= Beginning of Section =

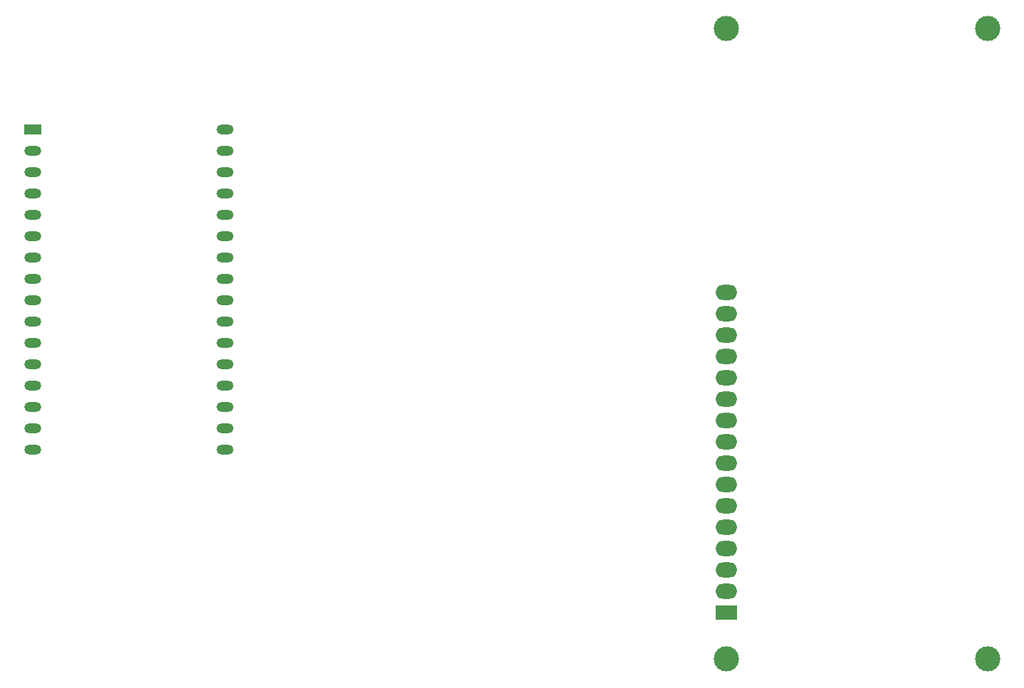
<source format=gbr>
%TF.GenerationSoftware,KiCad,Pcbnew,9.0.7-9.0.7~ubuntu24.04.1*%
%TF.CreationDate,2026-02-23T19:59:15-05:00*%
%TF.ProjectId,schematic,73636865-6d61-4746-9963-2e6b69636164,rev?*%
%TF.SameCoordinates,Original*%
%TF.FileFunction,Copper,L2,Bot*%
%TF.FilePolarity,Positive*%
%FSLAX46Y46*%
G04 Gerber Fmt 4.6, Leading zero omitted, Abs format (unit mm)*
G04 Created by KiCad (PCBNEW 9.0.7-9.0.7~ubuntu24.04.1) date 2026-02-23 19:59:15*
%MOMM*%
%LPD*%
G01*
G04 APERTURE LIST*
%TA.AperFunction,ComponentPad*%
%ADD10O,2.600000X1.800000*%
%TD*%
%TA.AperFunction,ComponentPad*%
%ADD11R,2.600000X1.800000*%
%TD*%
%TA.AperFunction,ComponentPad*%
%ADD12C,3.000000*%
%TD*%
%TA.AperFunction,ComponentPad*%
%ADD13R,2.000000X1.200000*%
%TD*%
%TA.AperFunction,ComponentPad*%
%ADD14O,2.000000X1.200000*%
%TD*%
G04 APERTURE END LIST*
D10*
%TO.P,DS1,16,LED(-)*%
%TO.N,Net-(DS1-LED(-))*%
X157500000Y-83900000D03*
%TO.P,DS1,15,LED(+)*%
%TO.N,Net-(DS1-LED(+))*%
X157500000Y-86440000D03*
%TO.P,DS1,14,D7*%
%TO.N,Net-(DS1-D7)*%
X157500000Y-88980000D03*
%TO.P,DS1,13,D6*%
%TO.N,Net-(DS1-D6)*%
X157500000Y-91520000D03*
%TO.P,DS1,12,D5*%
%TO.N,Net-(DS1-D5)*%
X157500000Y-94060000D03*
%TO.P,DS1,11,D4*%
%TO.N,Net-(DS1-D4)*%
X157500000Y-96600000D03*
%TO.P,DS1,10,D3*%
%TO.N,unconnected-(DS1-D3-Pad10)*%
X157500000Y-99140000D03*
%TO.P,DS1,9,D2*%
%TO.N,unconnected-(DS1-D2-Pad9)*%
X157500000Y-101680000D03*
%TO.P,DS1,8,D1*%
%TO.N,unconnected-(DS1-D1-Pad8)*%
X157500000Y-104220000D03*
%TO.P,DS1,7,D0*%
%TO.N,unconnected-(DS1-D0-Pad7)*%
X157500000Y-106760000D03*
%TO.P,DS1,6,E*%
%TO.N,Net-(DS1-E)*%
X157500000Y-109300000D03*
%TO.P,DS1,5,R/W*%
%TO.N,Net-(DS1-R{slash}W)*%
X157500000Y-111840000D03*
%TO.P,DS1,4,RS*%
%TO.N,Net-(DS1-RS)*%
X157500000Y-114380000D03*
%TO.P,DS1,3,VO*%
%TO.N,Net-(DS1-LED(-))*%
X157500000Y-116920000D03*
%TO.P,DS1,2,VDD*%
%TO.N,Net-(DS1-LED(+))*%
X157500000Y-119460000D03*
D11*
%TO.P,DS1,1,VSS*%
%TO.N,Net-(DS1-R{slash}W)*%
X157500000Y-122000000D03*
D12*
%TO.P,DS1,*%
%TO.N,*%
X157500000Y-52500000D03*
X188500700Y-52500520D03*
X188500700Y-127499100D03*
X157500000Y-127499100D03*
%TD*%
D13*
%TO.P,U1,1,3V3*%
%TO.N,unconnected-(U1-3V3-Pad1)*%
X75000000Y-64450000D03*
D14*
%TO.P,U1,2,EN/RESET*%
%TO.N,unconnected-(U1-EN{slash}RESET-Pad2)*%
X75000000Y-66990000D03*
%TO.P,U1,3,GPIO2/MTMS*%
%TO.N,Net-(DS1-D6)*%
X75000000Y-69530000D03*
%TO.P,U1,4,GPIO3/MTDI*%
%TO.N,Net-(DS1-D7)*%
X75000000Y-72070000D03*
%TO.P,U1,5,GPIO4/MTCK*%
%TO.N,unconnected-(U1-GPIO4{slash}MTCK-Pad5)*%
X75000000Y-74610000D03*
%TO.P,U1,6,GPIO5/MTDO*%
%TO.N,unconnected-(U1-GPIO5{slash}MTDO-Pad6)*%
X75000000Y-77150000D03*
%TO.P,U1,7,GPIO0*%
%TO.N,Net-(DS1-D4)*%
X75000000Y-79690000D03*
%TO.P,U1,8,GPIO1*%
%TO.N,Net-(DS1-D5)*%
X75000000Y-82230000D03*
%TO.P,U1,9,GPIO27*%
%TO.N,unconnected-(U1-GPIO27-Pad9)*%
X75000000Y-84770000D03*
%TO.P,U1,10,GPIO6*%
%TO.N,Net-(DS1-RS)*%
X75000000Y-87310000D03*
%TO.P,U1,11,GPIO7*%
%TO.N,Net-(DS1-E)*%
X75000000Y-89850000D03*
%TO.P,U1,12,GPIO26*%
%TO.N,unconnected-(U1-GPIO26-Pad12)*%
X75000000Y-92390000D03*
%TO.P,U1,13,GPIO25*%
%TO.N,unconnected-(U1-GPIO25-Pad13)*%
X75000000Y-94930000D03*
%TO.P,U1,14,5V*%
%TO.N,Net-(DS1-LED(+))*%
X75000000Y-97470000D03*
%TO.P,U1,15,GND*%
%TO.N,Net-(DS1-LED(-))*%
X75000000Y-100010000D03*
%TO.P,U1,16,NC*%
%TO.N,unconnected-(U1-NC-Pad16)*%
X75000000Y-102550000D03*
%TO.P,U1,17,NC*%
%TO.N,unconnected-(U1-NC-Pad17)*%
X97860000Y-102550000D03*
%TO.P,U1,18,GND*%
%TO.N,unconnected-(U1-GND-Pad18)*%
X97860000Y-100010000D03*
%TO.P,U1,19,GPIO13/USB_D-*%
%TO.N,unconnected-(U1-GPIO13{slash}USB_D--Pad19)*%
X97860000Y-97470000D03*
%TO.P,U1,20,GPIO14/USB_D+*%
%TO.N,unconnected-(U1-GPIO14{slash}USB_D+-Pad20)*%
X97860000Y-94930000D03*
%TO.P,U1,21,GND*%
%TO.N,unconnected-(U1-GND-Pad21)*%
X97860000Y-92390000D03*
%TO.P,U1,22,GPIO28*%
%TO.N,unconnected-(U1-GPIO28-Pad22)*%
X97860000Y-89850000D03*
%TO.P,U1,23,NC*%
%TO.N,unconnected-(U1-NC-Pad23)*%
X97860000Y-87310000D03*
%TO.P,U1,24,GPIO8*%
%TO.N,unconnected-(U1-GPIO8-Pad24)*%
X97860000Y-84770000D03*
%TO.P,U1,25,GPIO9*%
%TO.N,unconnected-(U1-GPIO9-Pad25)*%
X97860000Y-82230000D03*
%TO.P,U1,26,GPIO10*%
%TO.N,unconnected-(U1-GPIO10-Pad26)*%
X97860000Y-79690000D03*
%TO.P,U1,27,GPIO15*%
%TO.N,unconnected-(U1-GPIO15-Pad27)*%
X97860000Y-77150000D03*
%TO.P,U1,28,GPIO23*%
%TO.N,unconnected-(U1-GPIO23-Pad28)*%
X97860000Y-74610000D03*
%TO.P,U1,29,GPIO24*%
%TO.N,unconnected-(U1-GPIO24-Pad29)*%
X97860000Y-72070000D03*
%TO.P,U1,30,GPIO12/U0RXD*%
%TO.N,unconnected-(U1-GPIO12{slash}U0RXD-Pad30)*%
X97860000Y-69530000D03*
%TO.P,U1,31,GPIO11/U0TXD*%
%TO.N,unconnected-(U1-GPIO11{slash}U0TXD-Pad31)*%
X97860000Y-66990000D03*
%TO.P,U1,32,GND*%
%TO.N,Net-(DS1-R{slash}W)*%
X97860000Y-64450000D03*
%TD*%
M02*

</source>
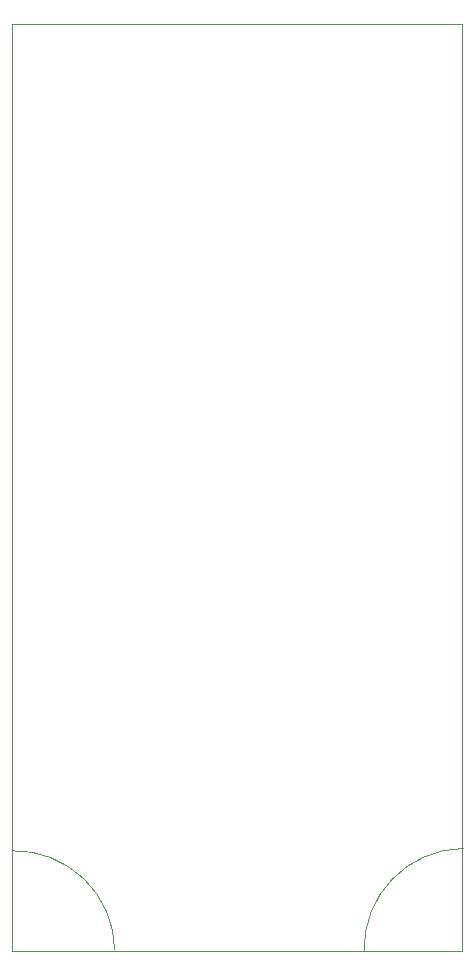
<source format=gbr>
%TF.GenerationSoftware,KiCad,Pcbnew,(6.0.6)*%
%TF.CreationDate,2022-07-18T11:09:20-04:00*%
%TF.ProjectId,picoprobe,7069636f-7072-46f6-9265-2e6b69636164,rev?*%
%TF.SameCoordinates,Original*%
%TF.FileFunction,Profile,NP*%
%FSLAX46Y46*%
G04 Gerber Fmt 4.6, Leading zero omitted, Abs format (unit mm)*
G04 Created by KiCad (PCBNEW (6.0.6)) date 2022-07-18 11:09:20*
%MOMM*%
%LPD*%
G01*
G04 APERTURE LIST*
%TA.AperFunction,Profile*%
%ADD10C,0.100000*%
%TD*%
G04 APERTURE END LIST*
D10*
X174017189Y-107303296D02*
G75*
G03*
X165617211Y-116005059I100021J-8501764D01*
G01*
X144499942Y-115900001D02*
G75*
G03*
X135798236Y-107500022I-8501742J-99999D01*
G01*
X135800000Y-37500000D02*
X173900000Y-37500000D01*
X173900000Y-37500000D02*
X173900000Y-116000000D01*
X173900000Y-116000000D02*
X135800000Y-116000000D01*
X135800000Y-116000000D02*
X135800000Y-37500000D01*
M02*

</source>
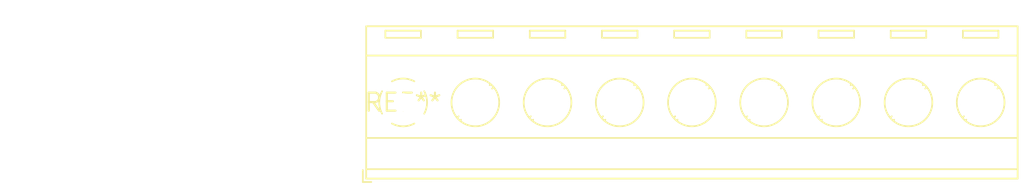
<source format=kicad_pcb>
(kicad_pcb (version 20240108) (generator pcbnew)

  (general
    (thickness 1.6)
  )

  (paper "A4")
  (layers
    (0 "F.Cu" signal)
    (31 "B.Cu" signal)
    (32 "B.Adhes" user "B.Adhesive")
    (33 "F.Adhes" user "F.Adhesive")
    (34 "B.Paste" user)
    (35 "F.Paste" user)
    (36 "B.SilkS" user "B.Silkscreen")
    (37 "F.SilkS" user "F.Silkscreen")
    (38 "B.Mask" user)
    (39 "F.Mask" user)
    (40 "Dwgs.User" user "User.Drawings")
    (41 "Cmts.User" user "User.Comments")
    (42 "Eco1.User" user "User.Eco1")
    (43 "Eco2.User" user "User.Eco2")
    (44 "Edge.Cuts" user)
    (45 "Margin" user)
    (46 "B.CrtYd" user "B.Courtyard")
    (47 "F.CrtYd" user "F.Courtyard")
    (48 "B.Fab" user)
    (49 "F.Fab" user)
    (50 "User.1" user)
    (51 "User.2" user)
    (52 "User.3" user)
    (53 "User.4" user)
    (54 "User.5" user)
    (55 "User.6" user)
    (56 "User.7" user)
    (57 "User.8" user)
    (58 "User.9" user)
  )

  (setup
    (pad_to_mask_clearance 0)
    (pcbplotparams
      (layerselection 0x00010fc_ffffffff)
      (plot_on_all_layers_selection 0x0000000_00000000)
      (disableapertmacros false)
      (usegerberextensions false)
      (usegerberattributes false)
      (usegerberadvancedattributes false)
      (creategerberjobfile false)
      (dashed_line_dash_ratio 12.000000)
      (dashed_line_gap_ratio 3.000000)
      (svgprecision 4)
      (plotframeref false)
      (viasonmask false)
      (mode 1)
      (useauxorigin false)
      (hpglpennumber 1)
      (hpglpenspeed 20)
      (hpglpendiameter 15.000000)
      (dxfpolygonmode false)
      (dxfimperialunits false)
      (dxfusepcbnewfont false)
      (psnegative false)
      (psa4output false)
      (plotreference false)
      (plotvalue false)
      (plotinvisibletext false)
      (sketchpadsonfab false)
      (subtractmaskfromsilk false)
      (outputformat 1)
      (mirror false)
      (drillshape 1)
      (scaleselection 1)
      (outputdirectory "")
    )
  )

  (net 0 "")

  (footprint "TerminalBlock_RND_205-00294_1x09_P5.08mm_Horizontal" (layer "F.Cu") (at 0 0))

)

</source>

= End of Section =

* [Exercise description]:
Lines containing the string "Created" are the ones to copy from the entries above.

* [Worked solution]:
G04 Created by KiCad (PCBNEW 9.0.7-9.0.7~ubuntu24.04.1) date 2026-02-23 19:59:15*
G04 Created by KiCad (PCBNEW (6.0.6)) date 2022-07-18 11:09:20*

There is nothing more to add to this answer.